最高法明确表态裁判文书隐名"显属不当" 司法公开容不得随意打码

围绕裁判文书公开,近来社会讨论不断升温;记者注意到,中国裁判文书网公布的个别文书中,出现审判人员姓名被遮蔽、案号被部分隐藏等情况。此举很快引发公众疑问:裁判文书作为司法活动的重要载体,公开信息是否被不当删减?公众依法监督是否受到影响?问题的关键于,裁判文书上网公开的初衷,是以规范、透明的方式呈现裁判结论与裁判理由,让司法运行置于公众监督之下。审判人员署名、案号标识等内容,既是文书的规范要件,也是责任链条与检索链条的重要支点。
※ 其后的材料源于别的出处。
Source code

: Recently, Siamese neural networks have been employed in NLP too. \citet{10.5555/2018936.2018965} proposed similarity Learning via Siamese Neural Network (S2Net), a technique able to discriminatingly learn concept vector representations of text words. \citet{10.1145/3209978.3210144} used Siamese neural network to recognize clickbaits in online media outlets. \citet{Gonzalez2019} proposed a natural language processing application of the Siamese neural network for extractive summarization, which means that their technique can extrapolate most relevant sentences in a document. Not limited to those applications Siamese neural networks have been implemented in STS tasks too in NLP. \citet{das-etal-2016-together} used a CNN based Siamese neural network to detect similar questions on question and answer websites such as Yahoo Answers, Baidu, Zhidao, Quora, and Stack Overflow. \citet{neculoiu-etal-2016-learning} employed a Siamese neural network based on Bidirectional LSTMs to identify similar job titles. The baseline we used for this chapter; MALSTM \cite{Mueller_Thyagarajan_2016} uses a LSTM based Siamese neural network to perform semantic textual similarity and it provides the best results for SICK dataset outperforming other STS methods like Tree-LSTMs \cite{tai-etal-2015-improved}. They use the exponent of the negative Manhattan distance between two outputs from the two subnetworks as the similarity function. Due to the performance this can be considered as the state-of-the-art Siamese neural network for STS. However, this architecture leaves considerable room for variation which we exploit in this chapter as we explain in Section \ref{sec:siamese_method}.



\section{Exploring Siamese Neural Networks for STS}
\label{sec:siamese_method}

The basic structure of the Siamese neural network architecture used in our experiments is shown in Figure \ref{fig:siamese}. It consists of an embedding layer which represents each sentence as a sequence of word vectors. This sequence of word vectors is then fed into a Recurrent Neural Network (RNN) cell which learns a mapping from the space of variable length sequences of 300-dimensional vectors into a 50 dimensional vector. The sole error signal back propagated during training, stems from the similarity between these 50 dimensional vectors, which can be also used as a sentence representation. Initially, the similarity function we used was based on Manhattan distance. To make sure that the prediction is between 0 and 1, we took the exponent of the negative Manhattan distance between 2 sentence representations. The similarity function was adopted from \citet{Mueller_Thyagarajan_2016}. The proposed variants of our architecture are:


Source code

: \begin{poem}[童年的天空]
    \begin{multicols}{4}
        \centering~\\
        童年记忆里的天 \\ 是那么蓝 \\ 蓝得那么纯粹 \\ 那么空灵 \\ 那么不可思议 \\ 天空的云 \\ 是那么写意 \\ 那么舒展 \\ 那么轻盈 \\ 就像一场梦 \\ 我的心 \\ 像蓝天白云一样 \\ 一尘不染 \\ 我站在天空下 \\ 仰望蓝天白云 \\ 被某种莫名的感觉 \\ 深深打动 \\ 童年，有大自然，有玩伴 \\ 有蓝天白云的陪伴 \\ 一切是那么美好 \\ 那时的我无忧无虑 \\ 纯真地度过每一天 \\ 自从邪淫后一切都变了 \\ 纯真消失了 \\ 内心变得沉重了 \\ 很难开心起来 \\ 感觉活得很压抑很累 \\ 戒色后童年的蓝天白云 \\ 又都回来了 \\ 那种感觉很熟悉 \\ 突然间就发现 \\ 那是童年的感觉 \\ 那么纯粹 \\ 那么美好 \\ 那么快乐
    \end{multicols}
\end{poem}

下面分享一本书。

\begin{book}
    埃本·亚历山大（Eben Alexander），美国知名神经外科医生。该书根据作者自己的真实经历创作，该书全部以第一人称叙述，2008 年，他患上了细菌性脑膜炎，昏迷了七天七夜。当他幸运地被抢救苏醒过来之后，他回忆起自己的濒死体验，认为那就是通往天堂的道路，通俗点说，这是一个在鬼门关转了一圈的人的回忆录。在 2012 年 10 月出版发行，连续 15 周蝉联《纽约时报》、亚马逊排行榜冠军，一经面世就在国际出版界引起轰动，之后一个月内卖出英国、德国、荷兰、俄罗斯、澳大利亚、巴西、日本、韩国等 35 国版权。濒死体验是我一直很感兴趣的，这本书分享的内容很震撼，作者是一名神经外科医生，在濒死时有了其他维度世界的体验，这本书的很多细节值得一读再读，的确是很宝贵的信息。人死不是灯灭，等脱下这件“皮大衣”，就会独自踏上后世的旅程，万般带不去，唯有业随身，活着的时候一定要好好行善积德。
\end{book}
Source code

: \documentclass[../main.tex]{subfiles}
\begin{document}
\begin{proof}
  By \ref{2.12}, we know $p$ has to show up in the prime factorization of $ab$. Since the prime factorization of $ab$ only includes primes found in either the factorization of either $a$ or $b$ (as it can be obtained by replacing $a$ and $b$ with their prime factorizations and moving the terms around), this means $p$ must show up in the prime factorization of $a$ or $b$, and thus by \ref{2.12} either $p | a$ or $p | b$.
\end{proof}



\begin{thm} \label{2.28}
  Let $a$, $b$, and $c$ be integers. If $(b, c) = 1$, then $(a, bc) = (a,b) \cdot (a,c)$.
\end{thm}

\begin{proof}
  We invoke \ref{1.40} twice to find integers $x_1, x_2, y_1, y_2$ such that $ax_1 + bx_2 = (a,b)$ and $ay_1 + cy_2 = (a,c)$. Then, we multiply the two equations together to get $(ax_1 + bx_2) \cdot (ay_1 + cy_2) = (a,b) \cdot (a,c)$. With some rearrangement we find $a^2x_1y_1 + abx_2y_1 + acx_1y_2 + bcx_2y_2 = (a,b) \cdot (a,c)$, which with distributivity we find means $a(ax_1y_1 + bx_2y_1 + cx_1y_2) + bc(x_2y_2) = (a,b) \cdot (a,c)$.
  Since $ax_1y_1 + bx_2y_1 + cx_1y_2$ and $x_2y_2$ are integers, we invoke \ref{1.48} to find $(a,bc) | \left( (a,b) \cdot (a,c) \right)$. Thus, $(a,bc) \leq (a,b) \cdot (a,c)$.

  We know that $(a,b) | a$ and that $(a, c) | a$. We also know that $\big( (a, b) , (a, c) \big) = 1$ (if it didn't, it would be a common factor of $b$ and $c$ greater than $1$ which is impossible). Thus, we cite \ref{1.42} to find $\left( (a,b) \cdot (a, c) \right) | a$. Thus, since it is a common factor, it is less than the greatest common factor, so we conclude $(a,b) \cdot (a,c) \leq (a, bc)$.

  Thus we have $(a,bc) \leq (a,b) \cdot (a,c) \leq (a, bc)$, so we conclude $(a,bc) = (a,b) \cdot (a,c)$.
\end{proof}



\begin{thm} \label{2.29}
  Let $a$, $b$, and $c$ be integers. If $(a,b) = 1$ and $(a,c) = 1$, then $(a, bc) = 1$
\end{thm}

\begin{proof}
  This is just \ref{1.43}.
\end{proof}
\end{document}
若对这些关键要素进行模糊处理,外界难免产生“信息不完整”“难以核验”“监督受阻”等担忧,进而影响司法公开的整体形象。 从原因看,个别地方在文书公开环节出现“过度脱敏”,多与对个人信息保护边界把握不清有关。近年来,个人信息保护意识明显提升,司法机关在公开裁判文书时对当事人、被害人等特定主体进行必要处理,有制度依据,也有现实需要。但若将保护范围从依法应当隐去的信息扩展到审判组织信息,甚至把案号等基础要素一并“打码”,就容易把“保护”变成“遮蔽”,把“谨慎”变成“随意”。此外,一些地区在技术流程、审核机制、公开标准上不够统一,也可能导致不同文书出现不同程度的删减,造成公众感受不一致。 这种做法带来的影响不容忽视。首先,案号是裁判文书与案件流程衔接的核心编码,是查询、核验、追溯的基础。案号被模糊处理后,社会公众、研究机构及有关当事人对文书真伪、裁判关联案件的检索核对将面临障碍,客观上增加伪造、拼接“假判决书”的空间,削弱文书权威。其次,审判人员署名体现司法责任制要求,是“让审理者裁判、由裁判者负责”的直接呈现。署名与公开并非泄露个人隐私,而是职业职责的外显。若将审判人员信息隐去,容易引发“回避监督”“责任淡化”的联想,影响司法公信力。再次,从治理层面看,裁判文书公开不仅服务社会监督,也服务统一裁判尺度、推动类案检索、提升审判质量。公开信息缺失,会降低司法数据的可用性与可比性,进而影响审判管理效能与社会法治预期的稳定。 针对上述关切,最高人民法院审判管理办公室负责人已明确表示,依照司法公开要求,法官姓名和案件案号不应在上网文书中作隐名或模糊处理,并已要求相关法院整改。该表态表达出明确信号:司法公开有清晰的制度边界,不能以任何理由随意扩大隐名范围,更不能因操作便利而削弱关键要素。依法公开是原则,精准脱敏是手段,规范统一是保障。 下一步对策重点,应在“制度—流程—技术”三上同步推进。其一,更细化公开标准与负面清单,明确哪些信息必须公开、哪些信息应当隐去、哪些信息可在特定情形下适度处理,确保各地口径一致。其二,完善上网文书审核机制,对隐名处理设置刚性校验规则,尤其对案号、审判组织信息等关键字段建立“不可隐藏”约束,防止人工操作或系统模板导致误脱敏、过脱敏。其三,强化纠错与追责机制,对已公开文书中的不规范处理及时更正,对造成不良影响的环节开展复盘,形成闭环管理。同时,个人信息保护也应更精准:通过对姓名、住址、联系方式等敏感字段依法处理,并对未成年人、性侵害案件等特殊情形从严保护,做到“该公开的公开、该保护的保护”,避免简单“一刀切”。 从前景看,司法公开的深化不止于“能否公开”,更在于“公开到什么程度、以何种方式公开”。随着社会法治意识提升,公众对司法透明度、可监督性与可验证性的期待将持续增强。裁判文书公开作为连接司法与社会的重要窗口,既需要更高水平的规范化,也需要更强的技术治理能力。此次最高法及时纠偏,表明维护公开原则的明确态度,有助于稳定社会预期、巩固制度权威,也为推进更高质量的“阳光司法”提供了现实注脚。

司法透明度的每一次提升,都是法治进步的清晰刻度。此次事件从发现问题到推动整改的闭环处理,体现出我国司法体系自我完善的能力与决心。在数字化背景下坚守司法公开的初心,既需要技术手段更新,也离不开法治理念的支撑。当每一份裁判文书都能经得起公开检验,人民群众在每一个司法案件中感受到的公平正义才会更加可感可触。